#### TASK
Copy out the listing below line for line, keeping every character as it appears.
** Begin ITEMS **
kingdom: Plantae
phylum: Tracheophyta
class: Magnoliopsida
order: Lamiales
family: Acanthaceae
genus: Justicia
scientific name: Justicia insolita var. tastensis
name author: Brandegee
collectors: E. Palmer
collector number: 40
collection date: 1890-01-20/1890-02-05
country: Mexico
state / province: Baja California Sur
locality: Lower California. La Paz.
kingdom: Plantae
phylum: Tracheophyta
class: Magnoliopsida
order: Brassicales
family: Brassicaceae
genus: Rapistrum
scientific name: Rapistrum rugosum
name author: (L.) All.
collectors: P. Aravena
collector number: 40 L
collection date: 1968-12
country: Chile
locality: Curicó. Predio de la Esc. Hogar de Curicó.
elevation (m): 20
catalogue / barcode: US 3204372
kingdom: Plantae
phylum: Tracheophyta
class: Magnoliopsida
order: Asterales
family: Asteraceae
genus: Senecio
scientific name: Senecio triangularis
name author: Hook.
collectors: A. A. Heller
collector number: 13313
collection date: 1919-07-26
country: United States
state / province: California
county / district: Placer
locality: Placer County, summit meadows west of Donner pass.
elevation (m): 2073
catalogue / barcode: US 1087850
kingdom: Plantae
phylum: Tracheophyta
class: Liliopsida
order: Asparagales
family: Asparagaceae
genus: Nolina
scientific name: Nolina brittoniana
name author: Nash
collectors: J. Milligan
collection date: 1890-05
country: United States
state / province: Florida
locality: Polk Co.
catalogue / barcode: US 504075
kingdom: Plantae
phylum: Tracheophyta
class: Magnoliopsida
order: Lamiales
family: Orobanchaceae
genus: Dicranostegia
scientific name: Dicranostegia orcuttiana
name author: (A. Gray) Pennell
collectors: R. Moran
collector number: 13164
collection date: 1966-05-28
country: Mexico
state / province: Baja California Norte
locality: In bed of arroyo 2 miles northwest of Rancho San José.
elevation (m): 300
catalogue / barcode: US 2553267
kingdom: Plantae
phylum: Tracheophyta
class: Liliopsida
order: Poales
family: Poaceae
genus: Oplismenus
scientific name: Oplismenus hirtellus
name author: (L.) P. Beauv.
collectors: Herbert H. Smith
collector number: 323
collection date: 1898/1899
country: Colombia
** End ITEMS **
#### ANSWER TO THE PROBLEM
kingdom: Plantae
phylum: Tracheophyta
class: Magnoliopsida
order: Lamiales
family: Acanthaceae
genus: Justicia
scientific name: Justicia insolita var. tastensis
name author: Brandegee
collectors: E. Palmer
collector number: 40
collection date: 1890-01-20/1890-02-05
country: Mexico
state / province: Baja California Sur
locality: Lower California. La Paz.
kingdom: Plantae
phylum: Tracheophyta
class: Magnoliopsida
order: Brassicales
family: Brassicaceae
genus: Rapistrum
scientific name: Rapistrum rugosum
name author: (L.) All.
collectors: P. Aravena
collector number: 40 L
collection date: 1968-12
country: Chile
locality: Curicó. Predio de la Esc. Hogar de Curicó.
elevation (m): 20
catalogue / barcode: US 3204372
kingdom: Plantae
phylum: Tracheophyta
class: Magnoliopsida
order: Asterales
family: Asteraceae
genus: Senecio
scientific name: Senecio triangularis
name author: Hook.
collectors: A. A. Heller
collector number: 13313
collection date: 1919-07-26
country: United States
state / province: California
county / district: Placer
locality: Placer County, summit meadows west of Donner pass.
elevation (m): 2073
catalogue / barcode: US 1087850
kingdom: Plantae
phylum: Tracheophyta
class: Liliopsida
order: Asparagales
family: Asparagaceae
genus: Nolina
scientific name: Nolina brittoniana
name author: Nash
collectors: J. Milligan
collection date: 1890-05
country: United States
state / province: Florida
locality: Polk Co.
catalogue / barcode: US 504075
kingdom: Plantae
phylum: Tracheophyta
class: Magnoliopsida
order: Lamiales
family: Orobanchaceae
genus: Dicranostegia
scientific name: Dicranostegia orcuttiana
name author: (A. Gray) Pennell
collectors: R. Moran
collector number: 13164
collection date: 1966-05-28
country: Mexico
state / province: Baja California Norte
locality: In bed of arroyo 2 miles northwest of Rancho San José.
elevation (m): 300
catalogue / barcode: US 2553267
kingdom: Plantae
phylum: Tracheophyta
class: Liliopsida
order: Poales
family: Poaceae
genus: Oplismenus
scientific name: Oplismenus hirtellus
name author: (L.) P. Beauv.
collectors: Herbert H. Smith
collector number: 323
collection date: 1898/1899
country: Colombia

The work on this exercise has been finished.